GIVEN PROBLEM 1
In the eDRAM refresh paper, rewrite the paragraph beginning "With the increasing of single chip's transistor number" as a short bulleted list that keeps its main facts.
GIVEN PROBLEM 2
Continue the eDRAM refresh paper from the point where it stops.

SELECTED EXTRACT
######

# A Data Drivered Refresh with Multi-bit Error-Correcting Power Optimize Method for Cache Based eDRAM

Online: 2012-09-26

Guo Yufeng<sup>1, a</sup>

<sup>1</sup> School of Computer Science, National University of Defense Technology <sup>a</sup>yfguo21@yahoo.com.cn

Keywords: eDRAM; Refresh Power; Multi-bit Error-Correcting; Power;

**Abstract.** Power problem has been one of most restricting the development barriers of processor. With enhancing of computer performance, there must be large cache to hide memory latency. Large cache can be consisted on one chip based eDRAM which has high density. Unfortunately, eDRAM must be refreshed frequently to maintain data, which would increase cache power. The paper aims at refresh problem of eDRAM, and put forwards a data drivered refresh with multi-bit error-correcting power optimize method. The experimental results show that the method which we put forward can greatly reduce the refresh power of eDRAM.

### Introduction

With the increasing of single chip's transistor number and clock frequency, power density of chip raised following with the power Moore law. Power problem has become more and more grimness. On the other hand, more and more cache has been integrated to hide memory latency to solve memory wall problem. Unfortunately, traditional SRAM has low density, and it's very difficult to implement.

Embedded DRAM(eDRAM) memory density increases three to four times compared to SRAM[1]. With the same chip size, much larger cache can be incorporated if use eDRAM, but eDRAM must be periodically refreshed to retain data. And because fast logic transistors has been used, eDRAM has higher leakage current than traditional DRAM, refresh time is thousand times than DRAM[2]. The variations in threshold will cause retention times vary significantly [2,4].

######

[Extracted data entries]
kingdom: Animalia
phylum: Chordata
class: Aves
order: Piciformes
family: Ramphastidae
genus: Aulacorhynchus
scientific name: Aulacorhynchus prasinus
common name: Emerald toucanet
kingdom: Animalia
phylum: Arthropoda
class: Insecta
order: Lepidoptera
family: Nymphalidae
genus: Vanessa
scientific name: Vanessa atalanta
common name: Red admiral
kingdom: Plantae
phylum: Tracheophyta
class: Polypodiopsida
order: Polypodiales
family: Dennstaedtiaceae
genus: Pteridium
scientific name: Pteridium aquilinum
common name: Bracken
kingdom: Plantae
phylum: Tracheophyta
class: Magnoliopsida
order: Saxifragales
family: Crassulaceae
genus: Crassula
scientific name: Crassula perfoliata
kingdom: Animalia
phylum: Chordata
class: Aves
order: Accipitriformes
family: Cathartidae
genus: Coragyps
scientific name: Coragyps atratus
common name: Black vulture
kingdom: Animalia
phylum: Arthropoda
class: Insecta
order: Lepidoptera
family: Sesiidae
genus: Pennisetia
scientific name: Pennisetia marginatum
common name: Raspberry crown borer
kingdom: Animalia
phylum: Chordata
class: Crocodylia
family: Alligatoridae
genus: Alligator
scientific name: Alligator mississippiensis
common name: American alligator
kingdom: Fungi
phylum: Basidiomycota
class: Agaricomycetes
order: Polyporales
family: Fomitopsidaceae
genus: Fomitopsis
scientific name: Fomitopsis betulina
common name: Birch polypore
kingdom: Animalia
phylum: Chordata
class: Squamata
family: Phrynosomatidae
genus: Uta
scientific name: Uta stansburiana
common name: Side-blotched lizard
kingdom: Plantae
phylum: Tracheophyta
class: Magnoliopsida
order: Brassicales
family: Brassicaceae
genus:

######

EXPECTED OUTPUT 1
- As single chips gain more transistors and higher clock frequencies, chip power density rises, following the power Moore law.
- The power problem keeps getting worse.
- More and more cache is integrated on chip to hide memory latency and address the memory wall problem.
- Traditional SRAM has low density and is very difficult to implement.

EXPECTED OUTPUT 2
Refreshing paid important contribution to the power of eDRAM, because refresh power cannot be reduced even there has no access to cache or system has been entered into low power mode. As figure1 shown, pfbit curve represents the probability of a retention failure in a single bit cell and pfCache curve represents the failure probability of a 128MB eDRAM cache for different refresh times[5]. The probability of data loss would increase with refresh frequency descending, but high refresh frequency would increase refresh power. Chris Wikerson[6] found a processor with 128MB of eDRAM cache would consume 926mW just refreshing the eDRAM. So reduce refresh power of eDRAM is an important method to reduce the cache power.



Fig.1 eDRAM retention time distribution

The paper aims at the refresh problem of eDRAM, try to reduce power and keep data reliability. And put forwards a data drivered refresh with multi-bit error-correcting power optimize method.

## Data Drivered Refresh with Multi-bit Error-correcting Power Optimize Method

To reduce refresh power of eDRAM and enhance reliability of cache data, we put forwards a data drivered refresh with multi-bit error-correcting power optimize method DDRMC(Data Drivered Refresh with Multi-bit Error-Correcting).

*Motivation*: we divided data cache array into many sub-array, and each sub-array can be refreshed independently. Only when data of sub-array is valid, refresh would be started, otherwise refresh would be stopped to reduce refresh power. At the same time, to keep data reliability, multi-bit error-correcting code has been used, so even if there are several data error in the cache, data will not be lost. Refresh time can be changed according to the data failure probability. Because cache tag array is very small, and would be regularity accessed, so we used traditional SRAM.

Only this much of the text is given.